• **Given passage**:
+ + +
File¶
This section presents the detailed schema of the File object model within the Assemblyline application. Each entry in the schema represents a field that constitutes a File document within the File index. The information provided for each field includes the data type, a concise description, its requirement status, and the default value if any.
Understanding this schema is crucial for constructing effective and precise Lucene search queries. By leveraging the fields outlined in the table below, you can craft queries to retrieve specific information about files analyzed by Assemblyline. These fields are integral for in-depth data analysis, enabling you to filter and locate files based on various attributes such as type, hash values, classification, and many others.
Utilize this schema as a reference to enhance your search capabilities within the Assemblyline system, allowing for more targeted and refined data retrieval that aligns with your cybersecurity analysis needs.
+ + +
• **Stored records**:
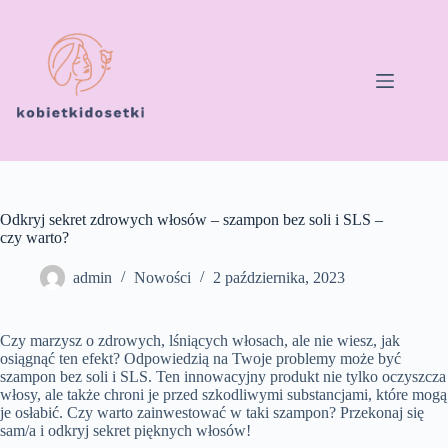
Przejdź
do
treści
Odkryj sekret zdrowych włosów – szampon bez soli i SLS –
czy warto?
admin
Nowości
2 października, 2023
Czy marzysz o zdrowych, lśniących włosach, ale nie wiesz, jak
osiągnąć ten efekt? Odpowiedzią na Twoje problemy może być
szampon bez soli i SLS. Ten innowacyjny produkt nie tylko oczyszcza
włosy, ale także chroni je przed szkodliwymi substancjami, które mogą
je osłabić. Czy warto zainwestować w taki szampon? Przekonaj się
sam/a i odkryj sekret pięknych włosów!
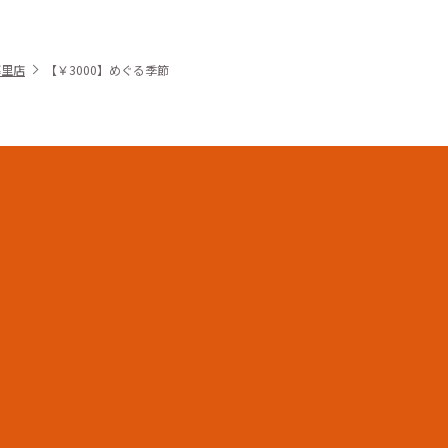
暮里店
【￥3000】めぐる季節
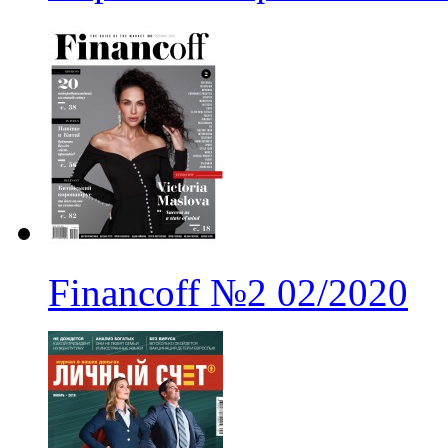
Financoff
№2
02/2020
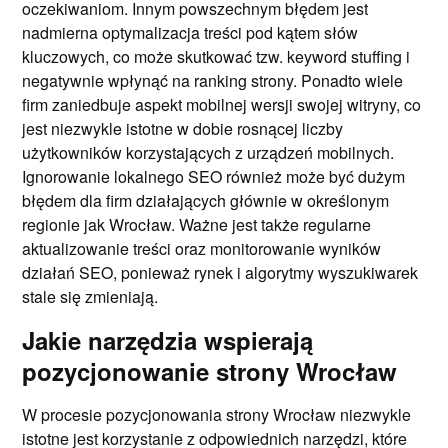
oczekiwaniom. Innym powszechnym błędem jest
nadmierna optymalizacja treści pod kątem słów
kluczowych, co może skutkować tzw. keyword stuffing i
negatywnie wpłynąć na ranking strony. Ponadto wiele
firm zaniedbuje aspekt mobilnej wersji swojej witryny, co
jest niezwykle istotne w dobie rosnącej liczby
użytkowników korzystających z urządzeń mobilnych.
Ignorowanie lokalnego SEO również może być dużym
błędem dla firm działających głównie w określonym
regionie jak Wrocław. Ważne jest także regularne
aktualizowanie treści oraz monitorowanie wyników
działań SEO, ponieważ rynek i algorytmy wyszukiwarek
stale się zmieniają.
Jakie narzędzia wspierają
pozycjonowanie strony Wrocław
W procesie pozycjonowania strony Wrocław niezwykle
istotne jest korzystanie z odpowiednich narzędzi, które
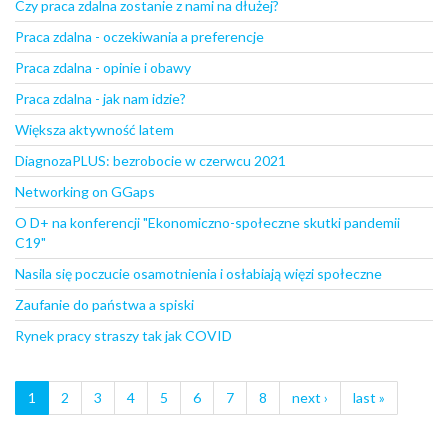
Czy praca zdalna zostanie z nami na dłużej?
Praca zdalna - oczekiwania a preferencje
Praca zdalna - opinie i obawy
Praca zdalna - jak nam idzie?
Większa aktywność latem
DiagnozaPLUS: bezrobocie w czerwcu 2021
Networking on GGaps
O D+ na konferencji "Ekonomiczno-społeczne skutki pandemii
C19"
Nasila się poczucie osamotnienia i osłabiają więzi społeczne
Zaufanie do państwa a spiski
Rynek pracy straszy tak jak COVID
1
2
3
4
5
6
7
8
next ›
last »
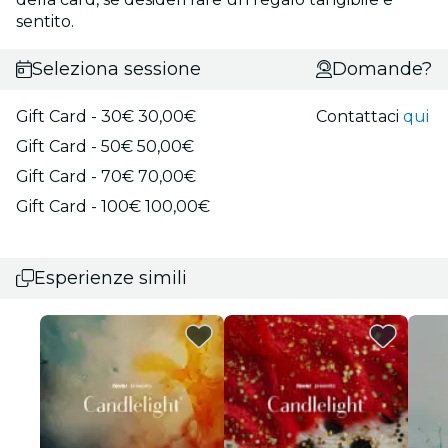
sentito.
Seleziona sessione
Domande?
Gift Card - 30€ 30,00€
Contattaci
qui
Gift Card - 50€ 50,00€
Gift Card - 70€ 70,00€
Gift Card - 100€ 100,00€
Esperienze simili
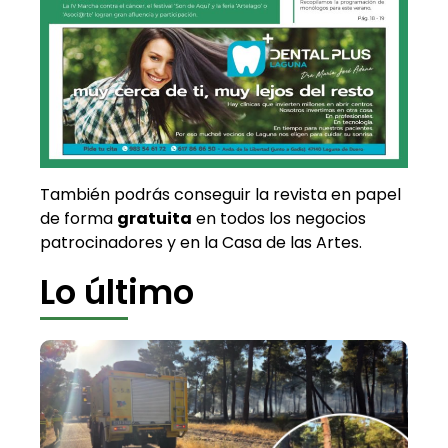
También podrás conseguir la revista en papel
de forma
gratuita
en todos los negocios
patrocinadores y en la Casa de las Artes.
Lo último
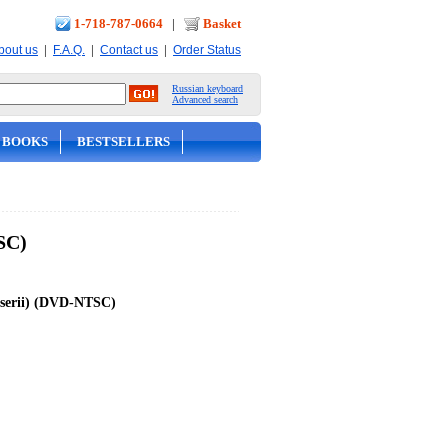
1-718-787-0664
|
Basket
|
|
|
bout us
F.A.Q.
Contact us
Order Status
Russian keyboard
Advanced search
 BOOKS
BESTSELLERS
SC)
(4 serii) (DVD-NTSC)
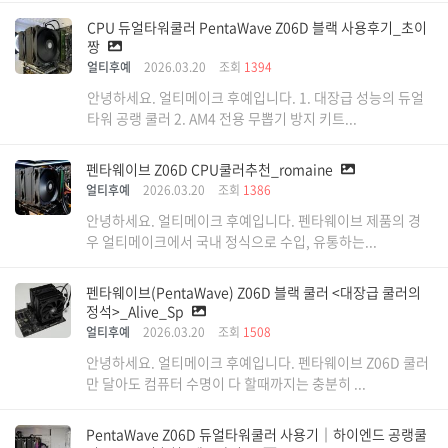
CPU 듀얼타워쿨러 PentaWave Z06D 블랙 사용후기_초이
짱
얼티후예
2026.03.20
조회
1394
안녕하세요. 얼티메이크 후예입니다. 1. 대장급 성능의 듀얼
타워 공랭 쿨러 2. AM4 전용 무뽑기 방지 키트...
펜타웨이브 Z06D CPU쿨러추천_romaine
얼티후예
2026.03.20
조회
1386
안녕하세요. 얼티메이크 후예입니다. 펜타웨이브 제품의 경
우 얼티메이크에서 국내 정식으로 수입, 유통하는...
펜타웨이브(PentaWave) Z06D 블랙 쿨러 <대장급 쿨러의
정석>_Alive_Sp
얼티후예
2026.03.20
조회
1508
안녕하세요. 얼티메이크 후예입니다. 펜타웨이브 Z06D 쿨러
만 달아도 컴퓨터 수명이 다 할때까지는 충분히 ...
PentaWave Z06D 듀얼타워쿨러 사용기｜하이엔드 공랭쿨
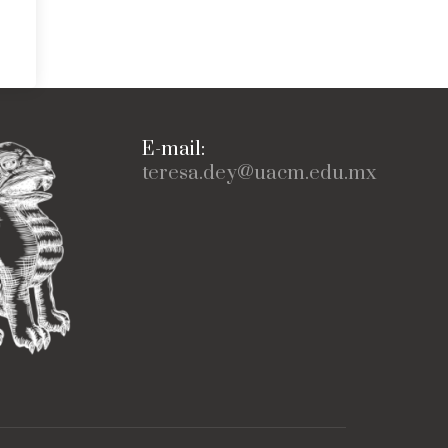
E-mail:
teresa.dey@uacm.edu.mx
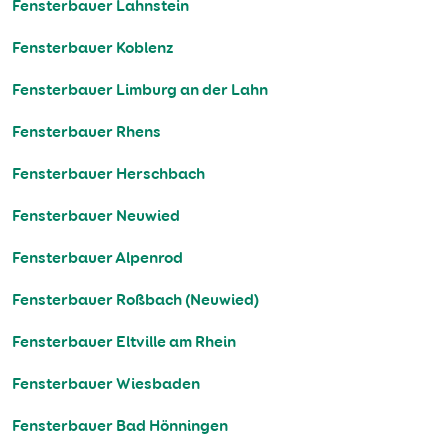
Fensterbauer Lahnstein
Fensterbauer Koblenz
Fensterbauer Limburg an der Lahn
Fensterbauer Rhens
Fensterbauer Herschbach
Fensterbauer Neuwied
Fensterbauer Alpenrod
Fensterbauer Roßbach (Neuwied)
Fensterbauer Eltville am Rhein
Fensterbauer Wiesbaden
Fensterbauer Bad Hönningen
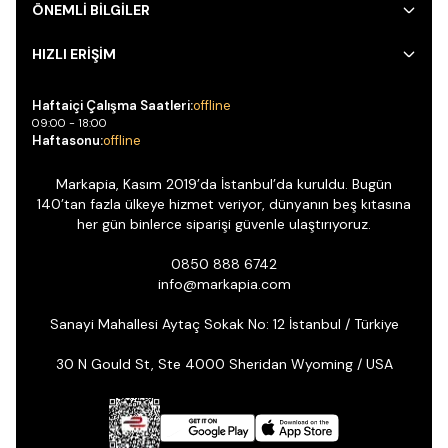
ÖNEMLİ BİLGİLER
HIZLI ERİŞİM
Haftaiçi Çalışma Saatleri:
offline
09:00 - 18:00
Haftasonu:
offline
Markapia, Kasım 2019’da İstanbul’da kuruldu. Bugün
140’tan fazla ülkeye hizmet veriyor, dünyanın beş kıtasına
her gün binlerce siparişi güvenle ulaştırıyoruz.
0850 888 6742
info@markapia.com
Sanayi Mahallesi Aytaç Sokak No: 12 İstanbul / Türkiye
30 N Gould St, Ste 4000 Sheridan Wyoming / USA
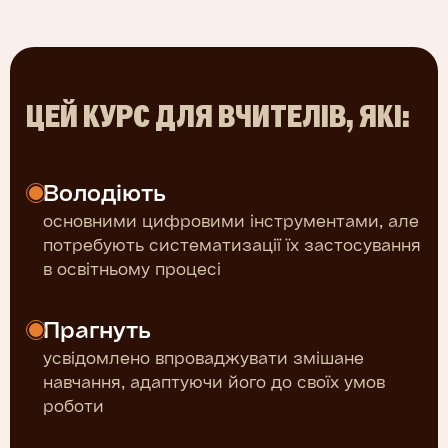
ЦЕЙ КУРС ДЛЯ ВЧИТЕЛІВ, ЯКІ:
Володіють
основними цифровими інструментами, але
потребують систематизації їх застосування
в освітньому процесі
Прагнуть
усвідомлено впроваджувати змішане
навчання, адаптуючи його до своїх умов
роботи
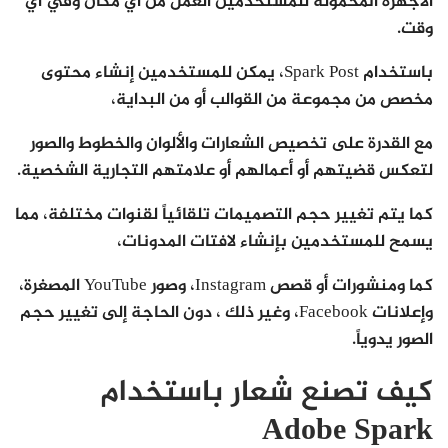
الأجهزة المحمولة للمستخدمين العمل من أي مكان وفي أي
وقت.
باستخدام Spark Post، يمكن للمستخدمين إنشاء محتوى
مخصص من مجموعة من القوالب أو من البداية،
مع القدرة على تخصيص الشعارات والألوان والخطوط والصور
لتعكس قضيتهم أو أعمالهم أو علامتهم التجارية الشخصية.
كما يتم تغيير حجم التصميمات تلقائياً لقنوات مختلفة، مما
يسمح للمستخدمين بإنشاء لافتات المدونات،
كما ومنشورات أو قصص Instagram، وصور YouTube المصغرة،
وإعلانات Facebook، وغير ذلك ، دون الحاجة إلى تغيير حجم
الصور يدوياً.
كيف تصنع شعار باستخدام
Adobe Spark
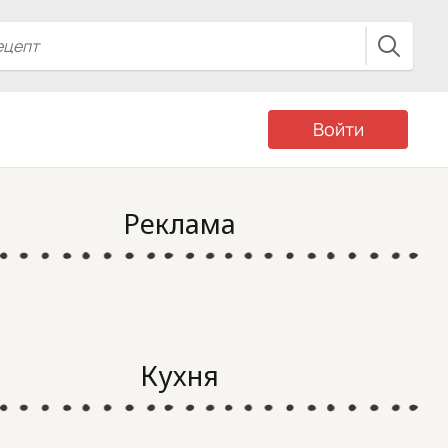
Войти
Реклама
Кухня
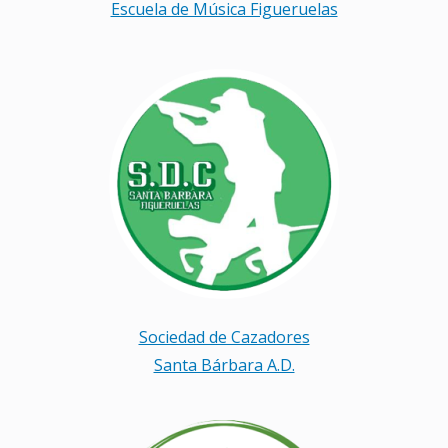
Escuela de Música Figueruelas
Sociedad de Cazadores
Santa Bárbara A.D.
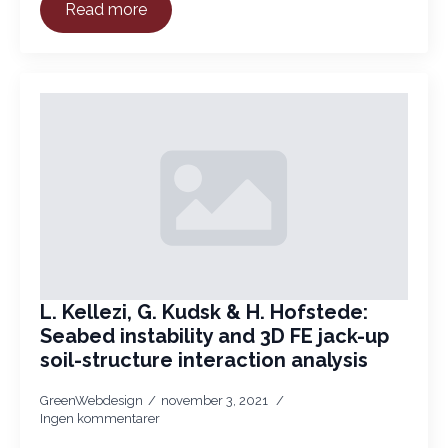
Read more
L. Kellezi, G. Kudsk & H. Hofstede:
Seabed instability and 3D FE jack-up
soil-structure interaction analysis
GreenWebdesign
november 3, 2021
Ingen kommentarer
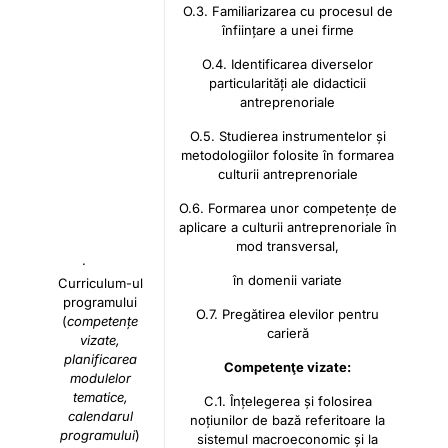
O.3. Familiarizarea cu procesul de
înființare a unei firme
O.4. Identificarea diverselor
particularități ale didacticii
antreprenoriale
O.5. Studierea instrumentelor și
metodologiilor folosite în formarea
culturii antreprenoriale
O.6. Formarea unor competențe de
aplicare a culturii antreprenoriale în
mod transversal,
·
în domenii variate
Curriculum-ul
programului
O.7. Pregătirea elevilor pentru
(
competențe
carieră
vizate,
planificarea
Competenţe vizate:
modulelor
tematice,
C.1. Înțelegerea și folosirea
calendarul
noțiunilor de bază referitoare la
programului
)
sistemul macroeconomic și la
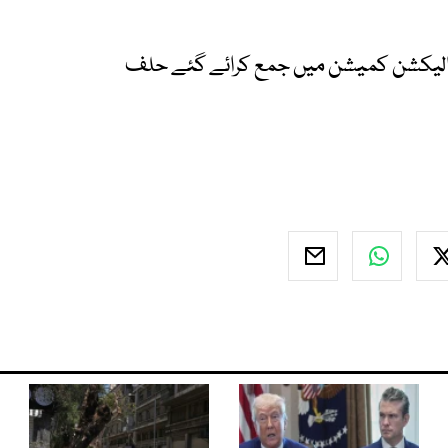
 الیکشن کمیشن میں جمع کرائے گئے حلف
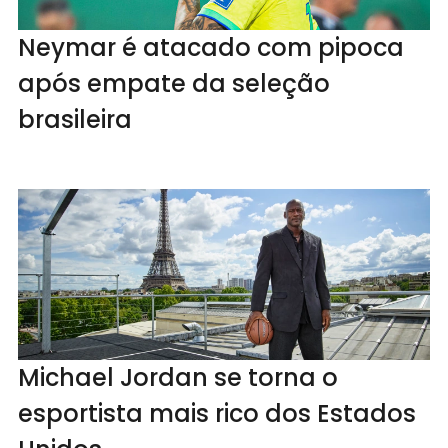
Neymar é atacado com pipoca
após empate da seleção
brasileira
Michael Jordan se torna o
esportista mais rico dos Estados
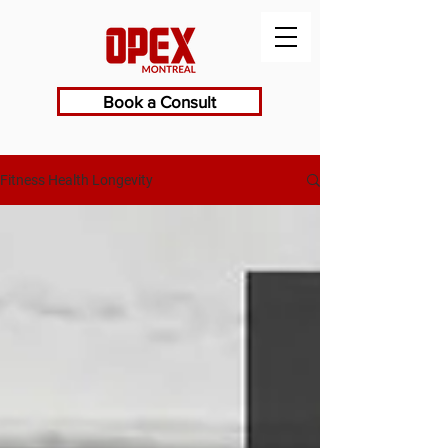
Book a Consult
Fitness Health Longevity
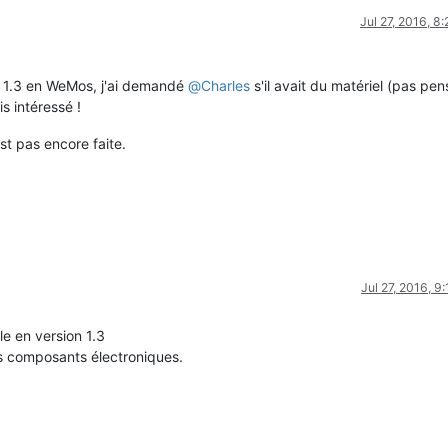
Jul 27, 2016, 8
a 1.3 en WeMos, j'ai demandé
@
Charles
s'il avait du matériel (pas pen
is intéressé !
t pas encore faite.
Jul 27, 2016, 9
le en version 1.3
es composants électroniques.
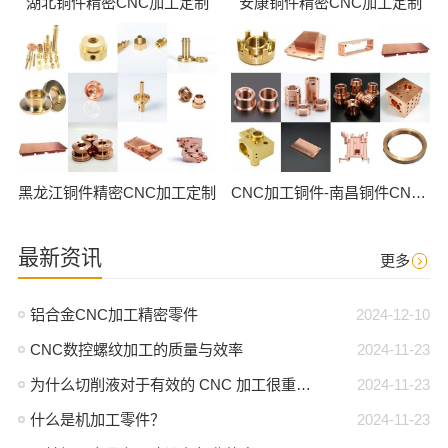
湖北铜件精密CNC加工定制
安康铜件精密CNC加工定制
黑龙江铜件精密CNC加工定制
CNC加工铜件-南昌铜件CNC批量加工
最新资讯
更多
铝合金CNC加工精密零件
2024-12-10
CNC数控螺纹加工的质量与效率
2024-11-23
为什么切削液对于有效的 CNC 加工很重要？
2024-11-23
什么是机加工零件？
2024-11-23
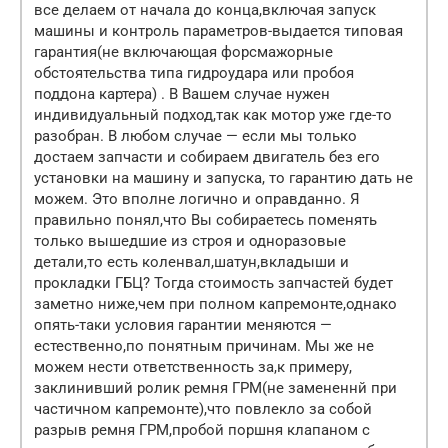
все делаем от начала до конца,включая запуск
машины и контроль параметров-выдается типовая
гарантия(не включающая форсмажорные
обстоятельства типа гидроудара или пробоя
поддона картера) . В Вашем случае нужен
индивидуальный подход,так как мотор уже где-то
разобран. В любом случае — если мы только
достаем запчасти и собираем двигатель без его
установки на машину и запуска, то гарантию дать не
можем. Это вполне логично и оправданно. Я
правильно понял,что Вы собираетесь поменять
только вышедшие из строя и одноразовые
детали,то есть коленвал,шатун,вкладыши и
прокладки ГБЦ? Тогда стоимость запчастей будет
заметно ниже,чем при полном капремонте,однако
опять-таки условия гарантии меняются —
естественно,по понятным причинам. Мы же не
можем нести ответственность за,к примеру,
заклинивший ролик ремня ГРМ(не замененнй при
частичном капремонте),что повлекло за собой
разрыв ремня ГРМ,пробой поршня клапаном с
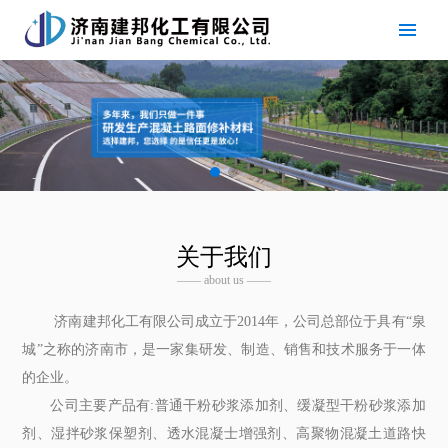
关于我们
—— about us ——
济南建邦化工有限公司成立于2014年，公司总部位于具有“泉
城”之称的济南市，是一家集研发、制造、销售和技术服务于一体
的企业。
公司主要产品有:普通干粉砂浆添加剂、缓凝型干粉砂浆添加
剂、湿拌砂浆保塑剂、透水混凝士增强剂、高聚物混凝土道路快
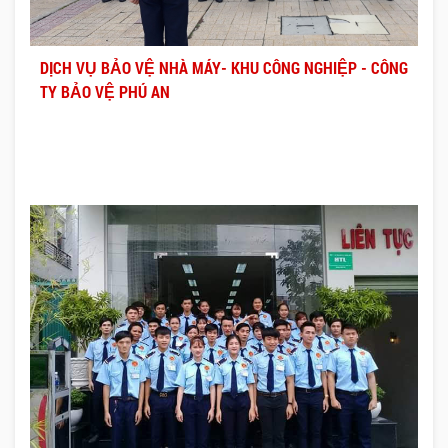
DỊCH VỤ BẢO VỆ NHÀ MÁY- KHU CÔNG NGHIỆP - CÔNG
TY BẢO VỆ PHÚ AN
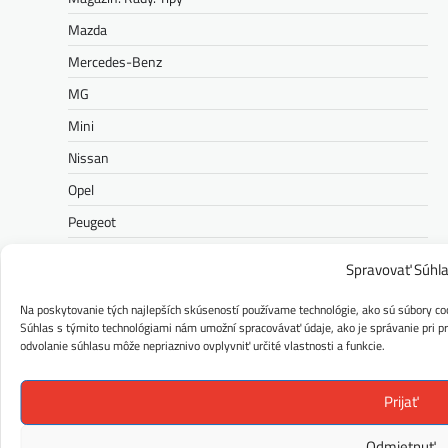
Mazda
Mercedes-Benz
MG
Mini
Nissan
Opel
Peugeot
Polestar
Spravovať Súhl
Porsche
Na poskytovanie tých najlepších skúseností používame technológie, ako sú súbory coo
Ram
Súhlas s týmito technológiami nám umožní spracovávať údaje, ako je správanie pri pre
odvolanie súhlasu môže nepriaznivo ovplyvniť určité vlastnosti a funkcie.
Range Rover
Renault
Prijať
Rolls-Royce
Odmietnuť
Seat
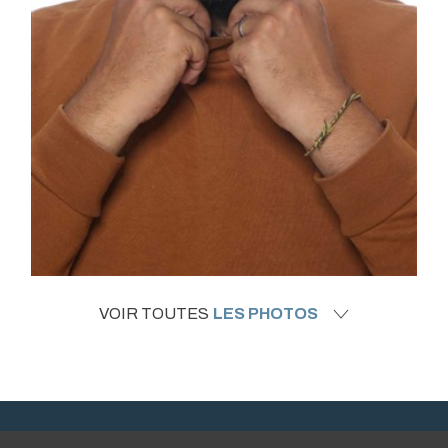
VOIR TOUTES
LES PHOTOS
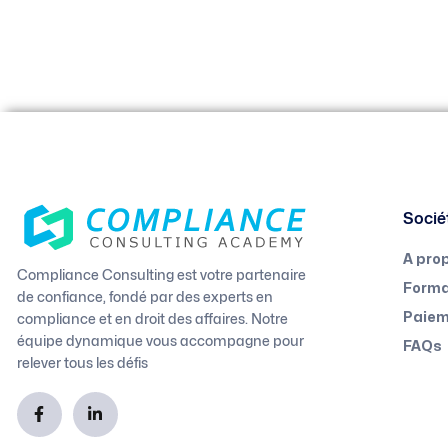
Socié
A pro
Compliance Consulting est votre partenaire
Forma
de confiance, fondé par des experts en
compliance et en droit des affaires. Notre
Paiem
équipe dynamique vous accompagne pour
FAQs
relever tous les défis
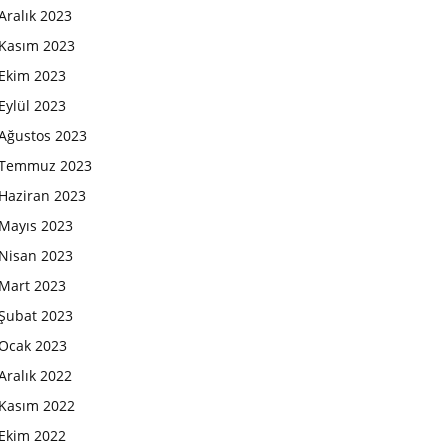
Aralık 2023
Kasım 2023
Ekim 2023
Eylül 2023
Ağustos 2023
Temmuz 2023
Haziran 2023
Mayıs 2023
Nisan 2023
Mart 2023
Şubat 2023
Ocak 2023
Aralık 2022
Kasım 2022
Ekim 2022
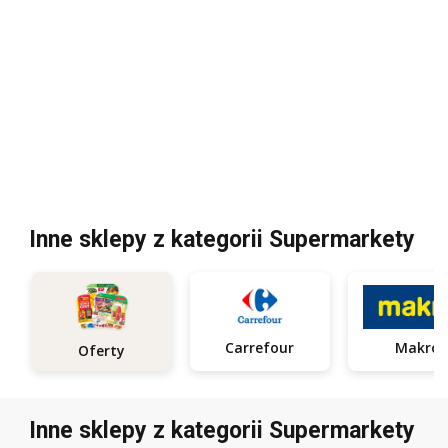
Inne sklepy z kategorii Supermarkety
Carrefour
Makro
Oferty
Inne sklepy z kategorii Supermarkety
+ + +
• **Explore the material**:
A. From the File schema page, copy out everything from "Understanding this schema" down to "cybersecurity analysis needs.".
B. Turn the paragraph of the File schema page beginning "Understanding this schema is crucial" into a short bulleted list that keeps its main facts.

• **Answers below**:
A.
Understanding this schema is crucial for constructing effective and precise Lucene search queries. By leveraging the fields outlined in the table below, you can craft queries to retrieve specific information about files analyzed by Assemblyline. These fields are integral for in-depth data analysis, enabling you to filter and locate files based on various attributes such as type, hash values, classification, and many others.
Utilize this schema as a reference to enhance your search capabilities within the Assemblyline system, allowing for more targeted and refined data retrieval that aligns with your cybersecurity analysis needs.

B.
- Knowing the schema is key to writing effective, precise Lucene search queries.
- Its fields let you build queries that retrieve specific information about files Assemblyline has analyzed.
- The fields support in-depth data analysis. They let you filter and locate files by attributes such as type, hash values and classification.